[Opening Text section section]
Description of problem: There are 2 upstream kernel patches that attempted an optimization to global_flush_tlb and subsequently removed this optimization. Red Hat's kernels have picked up the first of these two changes, but not the later. the attempted optimization caused global_flush_tlb to only flush the caches and tlbs if pages sent to change_page_attr had been restored back to the 'cached' state. if the pages were modified to the 'uncached' state, global_flush_tlb would skip flushing the caches and tlbs (right when it's needed the most). the net result is that stale cache data exists for pages marked uncached and used for dma push buffers. this stale cache data can later be flushed, corrupting push buffer data. the file and changes in question are linux/arch/x86_64/mm/pageattr.c, revisions 1.16 and 1.17. the problem is that df_list only contains pages added to the list by change_page_attr when the page is being reverted. pages being marked uncached are never added to this list. so when global_flush_tlb is called, it early exits, due to no pages being in the df_list and as a result, does not flush the caches/tlb. Version-Release number of selected component (if applicable): How reproducible: by their very nature, caching issues range greatly in reproducibility, depending on system and application. an earlier customer report that first reported this could reproduce it very easily. we worked around this by adding an extra flush in our driver, but we're still seeing problems when running stress tests for multiple days, so we're re-investigating our workaround. hopefully there's enough information above about the problem. if needed, I can try to put together a specific reproduction for you. Steps to Reproduce: 1. 2. 3. Actual results: Expected results: Additional info:
I just wanted to check if there were any updates to this. I was hoping there would be an updated kernel package that we could have some of our customers test to verify if their bugs were related to this. thanks.
[Closing Text section section]
Work required – Write the next part of the bug thread about global_flush_tlb skipping the cache and TLB flush, starting after its final sentence.
[Opening Raw data section]
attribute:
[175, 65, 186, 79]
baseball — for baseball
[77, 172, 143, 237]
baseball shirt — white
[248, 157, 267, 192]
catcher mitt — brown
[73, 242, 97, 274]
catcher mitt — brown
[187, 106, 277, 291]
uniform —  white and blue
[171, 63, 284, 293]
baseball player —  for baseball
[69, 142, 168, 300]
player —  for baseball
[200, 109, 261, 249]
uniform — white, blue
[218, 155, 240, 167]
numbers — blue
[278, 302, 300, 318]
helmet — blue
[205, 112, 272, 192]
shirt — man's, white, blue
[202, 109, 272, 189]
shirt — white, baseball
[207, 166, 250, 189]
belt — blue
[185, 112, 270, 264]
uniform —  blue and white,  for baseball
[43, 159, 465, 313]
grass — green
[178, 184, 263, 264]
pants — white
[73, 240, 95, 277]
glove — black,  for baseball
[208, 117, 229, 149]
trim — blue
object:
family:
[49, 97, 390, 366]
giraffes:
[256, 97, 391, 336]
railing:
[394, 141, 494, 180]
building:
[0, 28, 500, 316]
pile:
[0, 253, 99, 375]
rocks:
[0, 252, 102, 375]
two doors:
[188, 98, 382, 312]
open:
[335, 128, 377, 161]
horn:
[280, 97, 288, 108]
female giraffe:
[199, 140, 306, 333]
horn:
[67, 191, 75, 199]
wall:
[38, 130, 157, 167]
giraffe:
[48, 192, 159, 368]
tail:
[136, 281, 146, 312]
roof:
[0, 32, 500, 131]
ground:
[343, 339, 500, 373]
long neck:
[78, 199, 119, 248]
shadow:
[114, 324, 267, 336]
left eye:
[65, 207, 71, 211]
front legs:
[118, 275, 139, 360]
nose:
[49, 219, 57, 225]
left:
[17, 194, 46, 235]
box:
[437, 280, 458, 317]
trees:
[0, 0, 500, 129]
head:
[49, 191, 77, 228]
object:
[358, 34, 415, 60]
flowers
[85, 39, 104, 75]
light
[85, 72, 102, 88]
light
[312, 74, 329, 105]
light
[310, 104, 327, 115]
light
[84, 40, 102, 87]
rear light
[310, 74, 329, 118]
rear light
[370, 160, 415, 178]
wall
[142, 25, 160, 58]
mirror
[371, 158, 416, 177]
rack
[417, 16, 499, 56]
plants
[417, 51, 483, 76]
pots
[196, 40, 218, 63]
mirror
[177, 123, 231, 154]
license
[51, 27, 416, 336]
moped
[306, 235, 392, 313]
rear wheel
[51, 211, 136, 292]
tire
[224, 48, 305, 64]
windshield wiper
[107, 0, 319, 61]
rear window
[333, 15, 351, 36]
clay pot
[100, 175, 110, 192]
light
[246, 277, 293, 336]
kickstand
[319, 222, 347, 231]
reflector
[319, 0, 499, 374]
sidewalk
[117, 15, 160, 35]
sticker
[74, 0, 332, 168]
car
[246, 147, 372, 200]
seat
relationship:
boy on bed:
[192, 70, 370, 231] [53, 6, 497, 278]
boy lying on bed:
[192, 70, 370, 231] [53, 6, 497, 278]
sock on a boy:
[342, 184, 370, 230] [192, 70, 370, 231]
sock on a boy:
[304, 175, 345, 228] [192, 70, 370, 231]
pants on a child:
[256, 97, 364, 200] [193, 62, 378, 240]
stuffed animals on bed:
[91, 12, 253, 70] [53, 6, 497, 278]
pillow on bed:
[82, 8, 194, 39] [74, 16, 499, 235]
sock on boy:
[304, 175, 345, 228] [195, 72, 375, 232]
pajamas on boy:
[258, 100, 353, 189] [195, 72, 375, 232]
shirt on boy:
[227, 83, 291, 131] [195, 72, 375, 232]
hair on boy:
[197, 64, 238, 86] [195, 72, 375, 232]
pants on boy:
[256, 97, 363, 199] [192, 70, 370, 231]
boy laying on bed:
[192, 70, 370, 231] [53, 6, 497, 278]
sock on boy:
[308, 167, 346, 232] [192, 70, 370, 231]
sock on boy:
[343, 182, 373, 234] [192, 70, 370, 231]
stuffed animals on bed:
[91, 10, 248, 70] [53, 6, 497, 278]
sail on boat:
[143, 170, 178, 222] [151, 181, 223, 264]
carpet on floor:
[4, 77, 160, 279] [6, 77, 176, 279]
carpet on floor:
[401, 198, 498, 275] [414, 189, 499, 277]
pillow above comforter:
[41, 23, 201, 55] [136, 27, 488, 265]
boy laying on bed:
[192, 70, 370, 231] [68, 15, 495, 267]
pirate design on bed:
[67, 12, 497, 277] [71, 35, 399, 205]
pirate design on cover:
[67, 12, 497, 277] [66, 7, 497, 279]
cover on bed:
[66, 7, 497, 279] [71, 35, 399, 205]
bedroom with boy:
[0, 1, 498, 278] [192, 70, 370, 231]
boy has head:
[Closing Raw data section]
Solved problem –
I am also waiting for a Redhat comment/test kernel for this. Please also see my IT#90639.
Terence, exactly which patches are you referring to? From a look at upstream, it looks like you may be talking about http://git.kernel.org/git/?p=linux/kernel/git/stable/linux-2.6.16.y.git;a=blobdiff;h=b90e8fe9eeb00509da9cbda82aa45034e38a64c2;hp=94862e1ec032d2616ca270071e70fb523e1aa150;hb=094804c5a132f04c12dd4902ee15c64362e5c1af;f=arch/x86_64/mm/pageattr.c @@ -220,8 +220,6 @@ void global_flush_tlb(void) down_read(&init_mm.mmap_sem); df = xchg(&df_list, NULL); up_read(&init_mm.mmap_sem); - if (!df) - return; flush_map((df && !df->next) ? df->address : 0); for (; df; df = next_df) { next_df = df->next; which effectively reverts one of the changes we apply in our linux-2.6.9-x86_64-change_page_attr-flush-fix.patch Could you confirm which patches you are referring to?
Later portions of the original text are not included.